Cette question n’est pas un jugement, encore moins une condamnation. Elle est le moyen par lequel  nous accédons à un degré supérieur d’humanité en intégrant notre environnement dans notre équation personnelle en n’étant plus le point de référence. Il ne s’agit plus de se considérer comme le centre à partir duquel le reste de l’univers est pensé. Le centre du jardin, je peux toujours y trouver ce qui me nourrira, je peux même essayer de m’y réfugier, ce n’est pas moi ? Je ne suis pas le centre du jardin, je ne suis pas le centre du monde. Je ne suis pas le point de référence.

Nous devenons un être moral à partir de ce moment où nous nous savons intégrés dans un vaste réseau de relations dont nous ne sommes pas le centre de gravité. La question de Dieu n’est pas à prendre sous l’angle du reproche parce que Dieu serait l’instance qui nous reprocherait de ne pas être là où nous devons être. Dieu désigne ce qui nous rend capables de nous décentrer de nous-mêmes pour ouvrir les yeux sur notre situation réelle au sein du monde réel, de manière à ce que nous puissions ensuite nous orienter et trouver notre chemin pour la suite des événements.
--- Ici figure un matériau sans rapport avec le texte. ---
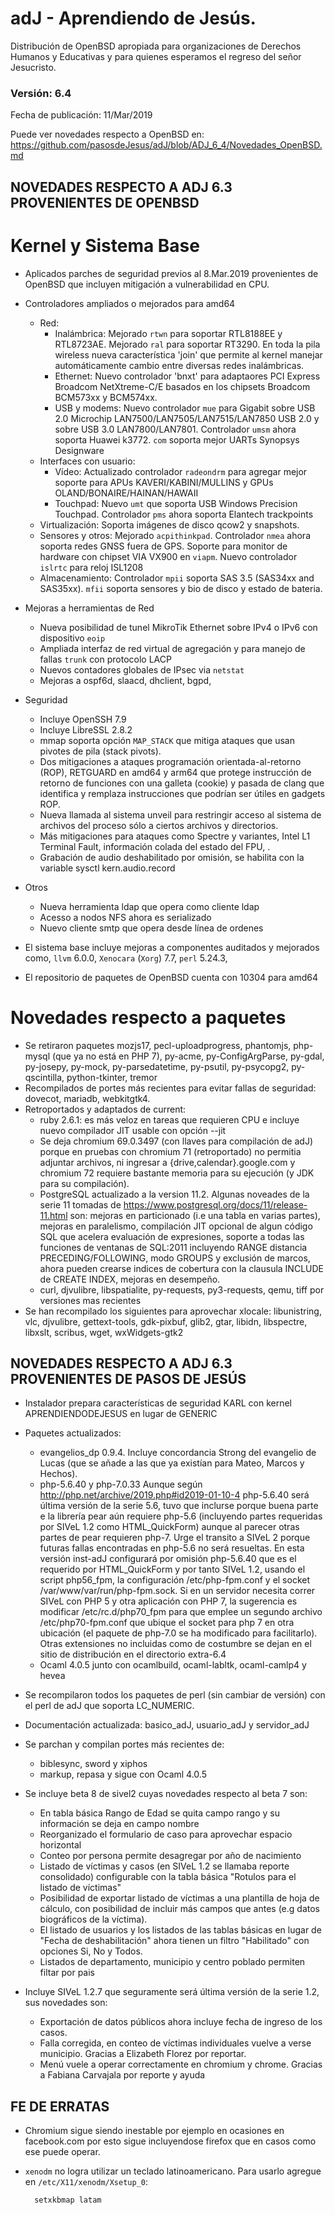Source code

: # adJ - Aprendiendo de Jesús.
Distribución de OpenBSD apropiada para organizaciones de Derechos Humanos
y Educativas y para quienes esperamos el regreso del señor Jesucristo.

### Versión: 6.4
Fecha de publicación: 11/Mar/2019

Puede ver novedades respecto a OpenBSD en:
  <https://github.com/pasosdeJesus/adJ/blob/ADJ_6_4/Novedades_OpenBSD.md>

## NOVEDADES RESPECTO A ADJ 6.3 PROVENIENTES DE OPENBSD

# Kernel y Sistema Base

* Aplicados parches de seguridad previos al 8.Mar.2019 provenientes de 
  OpenBSD que incluyen mitigación a vulnerabilidad en CPU.
* Controladores ampliados o mejorados para amd64
	* Red:
		* Inalámbrica: Mejorado `rtwn` para soportar 
	          RTL8188EE y RTL8723AE. Mejorado `ral` para soportar
		  RT3290. En toda la pila wireless nueva característica
		  'join' que permite al kernel manejar automáticamente cambio
		  entre diversas redes inalámbricas.
		* Ethernet: Nuevo controlador 'bnxt' para adaptaores PCI 
		  Express Broadcom NetXtreme-C/E basados en los chipsets 
		  Broadcom BCM573xx y BCM574xx.
		* USB y modems: Nuevo controlador `mue` para Gigabit sobre
		  USB 2.0 Microchip LAN7500/LAN7505/LAN7515/LAN7850 USB 2.0 y 
		  sobre USB 3.0 LAN7800/LAN7801. Controlador `umsm` ahora
	 	  soporta Huawei k3772. `com`  soporta mejor UARTs Synopsys 
		  Designware 
	* Interfaces con usuario:
		* Vídeo: Actualizado controlador `radeondrm` para agregar
 		  mejor soporte para APUs KAVERI/KABINI/MULLINS y GPUs 
		  OLAND/BONAIRE/HAINAN/HAWAII
		* Touchpad: Nuevo `umt` que soporta USB Windows Precision 
		  Touchpad. Controlador `pms` ahora soporta Elantech 
		  trackpoints
	* Virtualización: Soporta imágenes de disco qcow2 y snapshots. 
	* Sensores y otros: Mejorado `acpithinkpad`. Controlador `nmea` ahora 
	  soporta redes GNSS fuera de GPS. Soporte para monitor de hardware con
	  chipset VIA VX900  en `viapm`. Nuevo controlador `islrtc` para 
	  reloj ISL1208
	* Almacenamiento: Controlador `mpii` soporta SAS 3.5 (SAS34xx and 
	  SAS35xx).  `mfii` soporta sensores y bio de disco y estado de bateria.
	
* Mejoras a herramientas de Red
	* Nueva posibilidad de tunel MikroTik Ethernet sobre IPv4 o IPv6 con 
	  dispositivo `eoip`
	* Ampliada interfaz de red virtual de agregación y para manejo de 
	  fallas `trunk` con protocolo LACP
	* Nuevos contadores globales de IPsec via `netstat`
	* Mejoras a ospf6d, slaacd, dhclient, bgpd,
* Seguridad
	* Incluye OpenSSH 7.9 
	* Incluye LibreSSL 2.8.2
	* mmap soporta opción `MAP_STACK` que mitiga ataques 
	  que usan pivotes de pila (stack pivots).
	* Dos mitigaciones a ataques programación orientada-al-retorno (ROP),
	  RETGUARD en amd64 y arm64 que protege instrucción de retorno de 
	  funciones con una galleta (cookie) y pasada de clang que identifica
	  y remplaza instrucciones que podrían ser útiles en gadgets ROP.
	* Nueva llamada al sistema unveil para restringir acceso 
	  al sistema de archivos del proceso sólo a ciertos archivos 
	  y directorios. 
	* Más mitigaciones para ataques como Spectre y variantes, 
	  Intel L1 Terminal Fault, información colada del estado del FPU, .  
	* Grabación de audio deshabilitado por omisión, se habilita con la 
	  variable sysctl kern.audio.record

* Otros
	* Nueva herramienta ldap que opera como cliente ldap
	* Acesso a nodos NFS ahora es serializado
	* Nuevo cliente smtp que opera desde línea de ordenes

* El sistema base incluye mejoras a componentes auditados y mejorados 
  como, ```llvm``` 6.0.0,  ```Xenocara``` (```Xorg```) 7.7, ```perl``` 5.24.3, 
* El repositorio de paquetes de OpenBSD cuenta con 10304 para amd64


# Novedades respecto a paquetes 

* Se retiraron paquetes mozjs17, pecl-uploadprogress, phantomjs, php-mysql 
  (que ya no está en PHP 7), py-acme, py-ConfigArgParse, py-gdal, py-josepy, 
  py-mock, py-parsedatetime, py-psutil, py-psycopg2, py-qscintilla, 
  python-tkinter, tremor 
* Recompilados de portes más recientes para evitar fallas de seguridad: 
	dovecot, mariadb, webkitgtk4.
* Retroportados y adaptados de current: 
	* ruby 2.6.1: es más veloz en tareas que requieren CPU e incluye
	  nuevo compilador JIT usable con opción --jit
	* Se deja chromium 69.0.3497 (con llaves para compilación de adJ) 
	  porque en pruebas con chromium 71 (retroportado) no permitia 
	  adjuntar archivos, ni ingresar a {drive,calendar}.google.com y 
 	  chromium 72 requiere bastante memoria para su ejecución
	  (y JDK para su compilación).
	* PostgreSQL actualizado a la version 11.2. Algunas noveades de 
	  la serie 11 tomadas de 
	  <https://www.postgresql.org/docs/11/release-11.html> son: 
	  mejoras en particionado (i.e una tabla en varias partes),
	  mejoras en paralelismo, compilación JIT opcional de algun 
	  código SQL que acelera evaluación de expresiones, soporte
	  a todas las funciones de ventanas de SQL:2011 incluyendo
	  RANGE distancia PRECEDING/FOLLOWING, modo GROUPS y exclusión
	  de marcos, ahora pueden crearse indices de cobertura con 
	  la clausula INCLUDE de CREATE INDEX, mejoras en 
	  desempeño.
	* curl, djvulibre, libspatialite, py-requests, py3-requests,
	  qemu, tiff por versiones mas recientes
* Se han recompilado los siguientes para aprovechar xlocale: libunistring, 
  vlc, djvulibre, gettext-tools, gdk-pixbuf, glib2, gtar, libidn, 
  libspectre, libxslt, scribus, wget, wxWidgets-gtk2


## NOVEDADES RESPECTO A ADJ 6.3 PROVENIENTES DE PASOS DE JESÚS

* Instalador prepara características de seguridad KARL con kernel 
  APRENDIENDODEJESUS en lugar de GENERIC

* Paquetes actualizados:
	* evangelios_dp 0.9.4.  Incluye concordancia Strong del evangelio de 
	  Lucas (que se añade a las que ya existían para Mateo, Marcos y Hechos).
	* php-5.6.40 y php-7.0.33
		Aunque según http://php.net/archive/2019.php#id2019-01-10-4
		php-5.6.40 será última versión de la serie 5.6,
		tuvo que inclurse porque buena parte e la librería pear 
		aún requiere php-5.6 (incluyendo partes requeridas por 
		SIVeL 1.2 como HTML_QuickForm) aunque al parecer otras 
		partes de pear requieren php-7.
		Urge el transito a SIVeL 2 porque futuras fallas encontradas
		en php-5.6 no será resueltas.
		En esta versión inst-adJ configurará por omisión php-5.6.40 
		que es el requerido por HTML_QuickForm y por tanto SIVeL 1.2, 
		usando el script php56_fpm, la configuración 
		/etc/php-fpm.conf y el socket /var/www/var/run/php-fpm.sock.
		Si en un servidor necesita correr SIVeL con PHP 5 y otra
		aplicación con PHP 7, la sugerencia es modificar 
		/etc/rc.d/php70_fpm para que emplee un segundo
		archivo /etc/php70-fpm.conf que ubique el socket para
		php 7 en otra ubicación (el paquete de php-7.0 se ha modificado para
	 	facilitarlo).
		Otras extensiones no incluidas como de costumbre se dejan 
		en el sitio de distribución en el directorio extra-6.4
	* Ocaml 4.0.5 junto con ocamlbuild, ocaml-labltk, ocaml-camlp4 y hevea

* Se recompilaron todos los paquetes de perl (sin cambiar de versión) con
  el perl de adJ que soporta LC_NUMERIC.  

* Documentación actualizada: basico_adJ, usuario_adJ y servidor_adJ

* Se parchan y compilan portes más recientes de:
	- biblesync, sword y xiphos
	- markup, repasa y sigue con Ocaml 4.0.5

* Se incluye beta 8 de sivel2 cuyas novedades respecto al beta 7 son:
  * En tabla básica Rango de Edad se quita campo rango y su información se 
    deja en campo nombre
  * Reorganizado el formulario de caso para aprovechar espacio horizontal
  * Conteo por persona permite desagregar por año de nacimiento
  * Listado de víctimas y casos (en SIVeL 1.2 se llamaba reporte consolidado)
    configurable con la tabla básica "Rotulos para el listado de víctimas"
  * Posibilidad de exportar listado de víctimas a una plantilla
    de hoja de cálculo, con posibilidad de incluir más campos que antes (e.g
    datos biográficos de la víctima).
  * El listado de usuarios y los listados de las tablas básicas en lugar de 
    "Fecha de deshabilitación" ahora tienen un filtro "Habilitado" con 
    opciones Si, No y Todos.
  * Listados de departamento, municipio y centro poblado permiten filtar 
    por pais 
* Incluye SIVeL 1.2.7 que seguramente será última versión de la serie 1.2,
  sus novedades son:
  * Exportación de datos públicos ahora incluye fecha de ingreso de los casos.
  * Falla corregida, en conteo de víctimas individuales vuelve a verse municipio. Gracias a Elizabeth Florez por reportar.
  * Menú vuele a operar correctamente en chromium y chrome. Gracias a Fabiana Carvajala por reporte y ayuda


## FE DE ERRATAS

- Chromium sigue siendo inestable por ejemplo en ocasiones en facebook.com
  por esto sigue incluyendose firefox que en casos como ese puede operar.

- `xenodm` no logra utilizar un teclado latinoamericano.  Para usarlo
  agregue en `/etc/X11/xenodm/Xsetup_0`:

		setxkbmap latam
C’est ainsi que nous pouvons comprendre les paroles de Dieu au moment où Adam et la femme vont entrer dans l’histoire de leur propre vie : ce sont des paroles qui disent ce qui se passe dans la vie réelle, dans la vie avec les autres pour préparer chacun à ce qui peut arriver. Ainsi, il faut dire aux plus jeunes d’entre nous que la vie est difficile, sinon ils seront désemparés quand ils rencontreront des difficultés. Et cela doit s’accompagner de la promesse d’un bonheur possible, d’une grâce toujours permise, mais pas sans quelques difficultés à affronter, pas sans quelques responsabilités à assumer, pas sans quelques moments où nous aurons honte, effectivement, parce que nous ne sommes pas toujours à la hauteur des enjeux – et cela n’est pas reproché par Dieu dans le texte, cela est assumé pour que la femme et Adam puissent faire quelque chose de leur situation et reprendre la route de leur existence. Dieu ne punit pas. Dieu prépare l’humain à emprunter son propre chemin en toute connaissance de cause. Dieu sort Adam et la femme des ténèbres de l’inconnaissance pour qu’ils puissent trouver un peu de lumière et ne pas buter contre tous les obstacles de la vie. Dieu est ce qui nous incite à ouvrir les yeux pour ne pas vivre dans un monde rêvé, mais pour vivre nos rêves dans le monde réel.

Amen

2 commentaires

  1. Bref Dieu s’est débarrassé de ses Tanguy. 😋
    Mais il n’est pas content ce Dieu-là. Il maudit dans la suite le serpent, maudit la femme qui enfantera dans la douleur et maudit l’homme qui devra travailler (du latin trepalium qui est un instrument de torture) et de peur qu’il devienne éternel, lui interdit l’entrée de l’Eden. Mais je ne vois pas non plus dans ce récit une faute qui demande le sacrifice (répété) d’un homme par la torture sur un autre instrument dont les romains rafollaient : la croix.